Extract every line of text from the entries below word for word, leaving the pictures out of your answer.

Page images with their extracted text
==============================

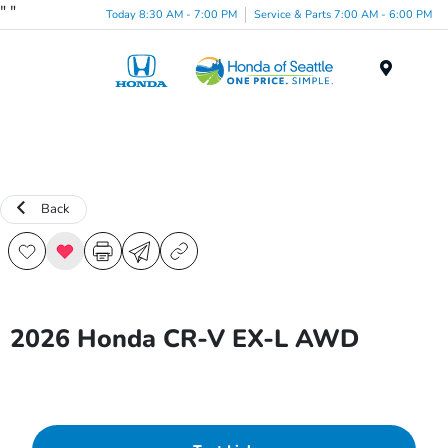
"
"
Today 8:30 AM - 7:00 PM
Service & Parts 7:00 AM - 6:00 PM
Menu
Back
2026 Honda CR-V EX-L AWD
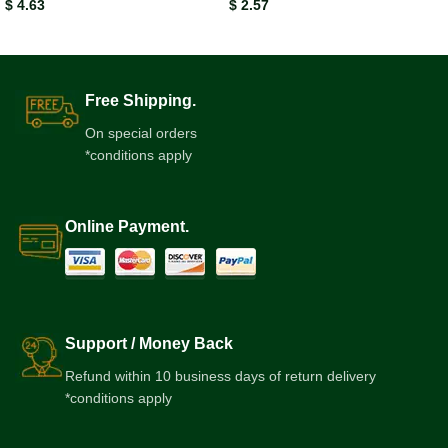
$
4.63
$
2.57
Free Shipping.
On special orders
*conditions apply
Online Payment.
Support / Money Back
Refund within 10 business days of return delivery
*conditions apply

==============================

ANSWER FOR THE TASK
"
"
Today 8:30 AM - 7:00 PM
Service & Parts 7:00 AM - 6:00 PM
Menu
Back
2026 Honda CR-V EX-L AWD
$
4.63
$
2.57
Free Shipping.
On special orders
*conditions apply
Online Payment.
Support / Money Back
Refund within 10 business days of return delivery
*conditions apply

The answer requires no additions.